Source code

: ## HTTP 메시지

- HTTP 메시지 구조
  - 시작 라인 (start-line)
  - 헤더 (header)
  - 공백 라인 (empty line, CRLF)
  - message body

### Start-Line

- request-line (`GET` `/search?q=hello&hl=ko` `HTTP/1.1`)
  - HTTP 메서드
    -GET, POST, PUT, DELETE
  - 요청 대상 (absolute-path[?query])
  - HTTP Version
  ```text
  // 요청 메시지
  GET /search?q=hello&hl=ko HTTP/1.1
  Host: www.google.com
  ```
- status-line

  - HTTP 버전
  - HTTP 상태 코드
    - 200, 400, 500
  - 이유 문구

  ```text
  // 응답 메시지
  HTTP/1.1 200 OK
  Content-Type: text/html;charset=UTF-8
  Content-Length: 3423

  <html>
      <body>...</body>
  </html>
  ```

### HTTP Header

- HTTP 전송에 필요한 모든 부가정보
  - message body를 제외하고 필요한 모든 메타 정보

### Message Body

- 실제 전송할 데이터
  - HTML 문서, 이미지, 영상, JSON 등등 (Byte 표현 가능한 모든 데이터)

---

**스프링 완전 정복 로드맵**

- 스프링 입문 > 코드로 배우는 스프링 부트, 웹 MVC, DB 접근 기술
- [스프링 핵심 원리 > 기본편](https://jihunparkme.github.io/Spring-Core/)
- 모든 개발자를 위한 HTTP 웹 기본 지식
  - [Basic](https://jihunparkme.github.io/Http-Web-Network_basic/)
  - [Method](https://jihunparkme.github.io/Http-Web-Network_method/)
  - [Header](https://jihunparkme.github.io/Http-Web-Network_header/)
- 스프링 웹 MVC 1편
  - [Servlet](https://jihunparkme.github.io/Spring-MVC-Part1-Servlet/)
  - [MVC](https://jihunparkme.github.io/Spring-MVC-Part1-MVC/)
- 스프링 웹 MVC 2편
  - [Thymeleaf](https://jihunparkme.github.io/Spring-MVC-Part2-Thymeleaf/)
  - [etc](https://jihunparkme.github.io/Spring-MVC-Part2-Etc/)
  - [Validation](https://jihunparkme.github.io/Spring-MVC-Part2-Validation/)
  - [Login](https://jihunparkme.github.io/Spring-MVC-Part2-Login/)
==
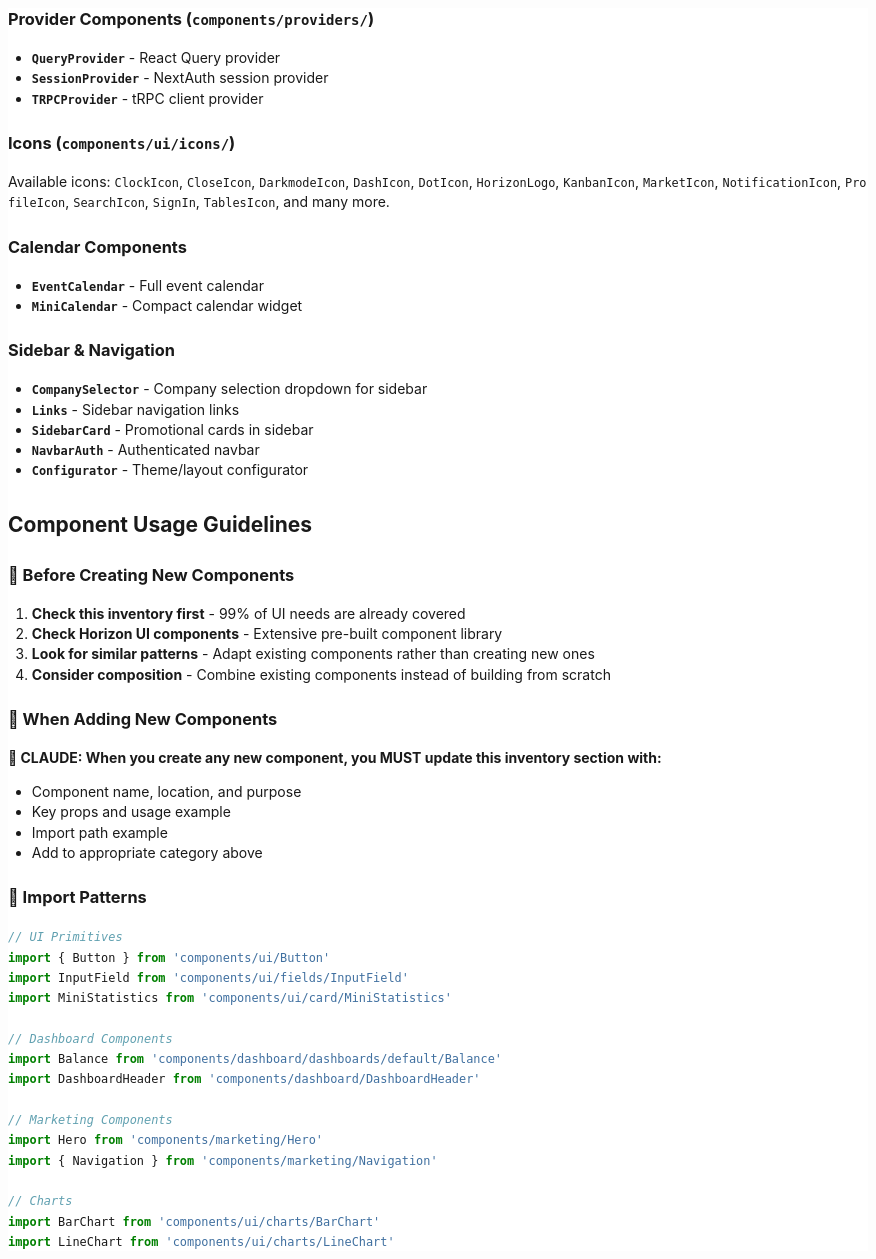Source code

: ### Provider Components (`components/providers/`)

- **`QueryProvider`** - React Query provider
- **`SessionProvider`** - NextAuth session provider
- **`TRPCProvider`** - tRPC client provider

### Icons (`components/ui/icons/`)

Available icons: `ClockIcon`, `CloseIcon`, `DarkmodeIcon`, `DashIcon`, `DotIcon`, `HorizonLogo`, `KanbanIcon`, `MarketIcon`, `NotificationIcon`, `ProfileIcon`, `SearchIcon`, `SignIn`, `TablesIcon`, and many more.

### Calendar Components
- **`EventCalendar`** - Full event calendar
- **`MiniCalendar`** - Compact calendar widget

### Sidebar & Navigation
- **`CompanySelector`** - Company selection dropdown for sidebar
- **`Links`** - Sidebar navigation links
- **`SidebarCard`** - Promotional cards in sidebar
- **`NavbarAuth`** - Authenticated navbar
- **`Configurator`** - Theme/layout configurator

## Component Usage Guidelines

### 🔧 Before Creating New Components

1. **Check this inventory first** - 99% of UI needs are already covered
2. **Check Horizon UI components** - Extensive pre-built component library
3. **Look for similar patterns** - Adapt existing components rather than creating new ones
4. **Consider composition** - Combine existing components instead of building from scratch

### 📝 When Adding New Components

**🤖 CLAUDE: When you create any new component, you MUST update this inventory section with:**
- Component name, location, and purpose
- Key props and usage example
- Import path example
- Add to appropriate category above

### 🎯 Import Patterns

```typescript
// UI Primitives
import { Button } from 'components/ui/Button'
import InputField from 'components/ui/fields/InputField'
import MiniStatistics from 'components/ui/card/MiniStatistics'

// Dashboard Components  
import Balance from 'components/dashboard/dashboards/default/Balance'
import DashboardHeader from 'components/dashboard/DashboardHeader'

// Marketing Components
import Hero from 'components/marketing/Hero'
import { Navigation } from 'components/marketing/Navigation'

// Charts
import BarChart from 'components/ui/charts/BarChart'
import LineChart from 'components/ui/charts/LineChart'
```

— Instructions for the task —
Repeat exactly the lines above from the one with "- 스프링 웹 MVC 2편" up to and including the one with "- [Login](https://jihunparkme.github.io/Spring-MVC-Part2-Login/)". No other line belongs in the reply.

— Answer box —
- 스프링 웹 MVC 2편
  - [Thymeleaf](https://jihunparkme.github.io/Spring-MVC-Part2-Thymeleaf/)
  - [etc](https://jihunparkme.github.io/Spring-MVC-Part2-Etc/)
  - [Validation](https://jihunparkme.github.io/Spring-MVC-Part2-Validation/)
  - [Login](https://jihunparkme.github.io/Spring-MVC-Part2-Login/)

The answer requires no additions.